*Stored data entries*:

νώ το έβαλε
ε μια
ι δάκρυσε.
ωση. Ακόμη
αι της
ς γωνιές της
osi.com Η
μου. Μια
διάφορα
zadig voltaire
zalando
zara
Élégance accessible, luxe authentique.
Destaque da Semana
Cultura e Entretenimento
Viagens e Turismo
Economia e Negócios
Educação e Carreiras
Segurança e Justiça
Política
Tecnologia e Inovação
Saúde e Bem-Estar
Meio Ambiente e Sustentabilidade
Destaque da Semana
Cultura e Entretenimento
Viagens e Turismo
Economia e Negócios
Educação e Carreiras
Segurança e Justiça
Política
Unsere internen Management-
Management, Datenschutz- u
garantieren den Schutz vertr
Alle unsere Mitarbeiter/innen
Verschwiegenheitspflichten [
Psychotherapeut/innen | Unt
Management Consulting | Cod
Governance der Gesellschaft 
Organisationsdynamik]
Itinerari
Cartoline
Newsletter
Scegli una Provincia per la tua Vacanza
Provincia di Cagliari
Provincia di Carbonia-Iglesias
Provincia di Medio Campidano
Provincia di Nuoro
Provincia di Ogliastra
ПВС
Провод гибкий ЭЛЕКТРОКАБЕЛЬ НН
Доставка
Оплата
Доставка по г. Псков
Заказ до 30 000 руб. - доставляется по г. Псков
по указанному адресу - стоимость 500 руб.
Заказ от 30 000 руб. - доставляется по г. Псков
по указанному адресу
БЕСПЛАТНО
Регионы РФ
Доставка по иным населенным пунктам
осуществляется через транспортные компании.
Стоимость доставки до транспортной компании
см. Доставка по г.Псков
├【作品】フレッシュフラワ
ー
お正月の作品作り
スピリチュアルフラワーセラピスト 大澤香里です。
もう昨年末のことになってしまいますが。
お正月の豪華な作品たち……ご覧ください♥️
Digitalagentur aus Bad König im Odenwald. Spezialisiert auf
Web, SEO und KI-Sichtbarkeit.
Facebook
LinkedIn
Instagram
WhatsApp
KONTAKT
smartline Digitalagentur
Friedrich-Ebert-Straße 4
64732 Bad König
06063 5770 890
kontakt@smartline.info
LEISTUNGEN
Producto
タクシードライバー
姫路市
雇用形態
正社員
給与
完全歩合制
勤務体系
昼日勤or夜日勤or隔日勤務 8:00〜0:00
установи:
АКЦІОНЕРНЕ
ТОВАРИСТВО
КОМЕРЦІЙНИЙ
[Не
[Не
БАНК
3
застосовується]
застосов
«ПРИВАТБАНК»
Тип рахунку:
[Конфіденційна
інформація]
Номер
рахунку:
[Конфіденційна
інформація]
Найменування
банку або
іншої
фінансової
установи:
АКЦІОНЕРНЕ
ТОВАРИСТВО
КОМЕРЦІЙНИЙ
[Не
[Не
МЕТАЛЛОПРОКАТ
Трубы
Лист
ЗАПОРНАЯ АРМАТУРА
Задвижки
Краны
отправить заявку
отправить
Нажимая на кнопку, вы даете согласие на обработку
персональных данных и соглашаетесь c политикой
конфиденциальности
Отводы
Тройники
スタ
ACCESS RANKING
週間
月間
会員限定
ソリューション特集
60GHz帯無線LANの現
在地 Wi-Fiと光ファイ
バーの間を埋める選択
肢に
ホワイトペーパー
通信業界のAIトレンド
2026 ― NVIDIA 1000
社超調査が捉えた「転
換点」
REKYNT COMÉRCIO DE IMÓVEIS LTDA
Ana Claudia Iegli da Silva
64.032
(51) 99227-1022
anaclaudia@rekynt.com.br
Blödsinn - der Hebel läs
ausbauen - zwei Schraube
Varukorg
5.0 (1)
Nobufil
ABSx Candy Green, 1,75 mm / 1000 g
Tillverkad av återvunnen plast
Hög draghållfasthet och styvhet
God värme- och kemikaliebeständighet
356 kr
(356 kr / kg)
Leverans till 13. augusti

*PROBLEM STATEMENT*: Starting at the top of the records, copy every line exactly.

*REPLY TO THE TASK*:
νώ το έβαλε
ε μια
ι δάκρυσε.
ωση. Ακόμη
αι της
ς γωνιές της
osi.com Η
μου. Μια
διάφορα
zadig voltaire
zalando
zara
Élégance accessible, luxe authentique.
Destaque da Semana
Cultura e Entretenimento
Viagens e Turismo
Economia e Negócios
Educação e Carreiras
Segurança e Justiça
Política
Tecnologia e Inovação
Saúde e Bem-Estar
Meio Ambiente e Sustentabilidade
Destaque da Semana
Cultura e Entretenimento
Viagens e Turismo
Economia e Negócios
Educação e Carreiras
Segurança e Justiça
Política
Unsere internen Management-
Management, Datenschutz- u
garantieren den Schutz vertr
Alle unsere Mitarbeiter/innen
Verschwiegenheitspflichten [
Psychotherapeut/innen | Unt
Management Consulting | Cod
Governance der Gesellschaft 
Organisationsdynamik]
Itinerari
Cartoline
Newsletter
Scegli una Provincia per la tua Vacanza
Provincia di Cagliari
Provincia di Carbonia-Iglesias
Provincia di Medio Campidano
Provincia di Nuoro
Provincia di Ogliastra
ПВС
Провод гибкий ЭЛЕКТРОКАБЕЛЬ НН
Доставка
Оплата
Доставка по г. Псков
Заказ до 30 000 руб. - доставляется по г. Псков
по указанному адресу - стоимость 500 руб.
Заказ от 30 000 руб. - доставляется по г. Псков
по указанному адресу
БЕСПЛАТНО
Регионы РФ
Доставка по иным населенным пунктам
осуществляется через транспортные компании.
Стоимость доставки до транспортной компании
см. Доставка по г.Псков
├【作品】フレッシュフラワ
ー
お正月の作品作り
スピリチュアルフラワーセラピスト 大澤香里です。
もう昨年末のことになってしまいますが。
お正月の豪華な作品たち……ご覧ください♥️
Digitalagentur aus Bad König im Odenwald. Spezialisiert auf
Web, SEO und KI-Sichtbarkeit.
Facebook
LinkedIn
Instagram
WhatsApp
KONTAKT
smartline Digitalagentur
Friedrich-Ebert-Straße 4
64732 Bad König
06063 5770 890
kontakt@smartline.info
LEISTUNGEN
Producto
タクシードライバー
姫路市
雇用形態
正社員
給与
完全歩合制
勤務体系
昼日勤or夜日勤or隔日勤務 8:00〜0:00
установи:
АКЦІОНЕРНЕ
ТОВАРИСТВО
КОМЕРЦІЙНИЙ
[Не
[Не
БАНК
3
застосовується]
застосов
«ПРИВАТБАНК»
Тип рахунку:
[Конфіденційна
інформація]
Номер
рахунку:
[Конфіденційна
інформація]
Найменування
банку або
іншої
фінансової
установи:
АКЦІОНЕРНЕ
ТОВАРИСТВО
КОМЕРЦІЙНИЙ
[Не
[Не
МЕТАЛЛОПРОКАТ
Трубы
Лист
ЗАПОРНАЯ АРМАТУРА
Задвижки
Краны
отправить заявку
отправить
Нажимая на кнопку, вы даете согласие на обработку
персональных данных и соглашаетесь c политикой
конфиденциальности
Отводы
Тройники
スタ
ACCESS RANKING
週間
月間
会員限定
ソリューション特集
60GHz帯無線LANの現
在地 Wi-Fiと光ファイ
バーの間を埋める選択
肢に
ホワイトペーパー
通信業界のAIトレンド
2026 ― NVIDIA 1000
社超調査が捉えた「転
換点」
REKYNT COMÉRCIO DE IMÓVEIS LTDA
Ana Claudia Iegli da Silva
64.032
(51) 99227-1022
anaclaudia@rekynt.com.br
Blödsinn - der Hebel läs
ausbauen - zwei Schraube
Varukorg
5.0 (1)
Nobufil
ABSx Candy Green, 1,75 mm / 1000 g
Tillverkad av återvunnen plast
Hög draghållfasthet och styvhet
God värme- och kemikaliebeständighet
356 kr
(356 kr / kg)
Leverans till 13. augusti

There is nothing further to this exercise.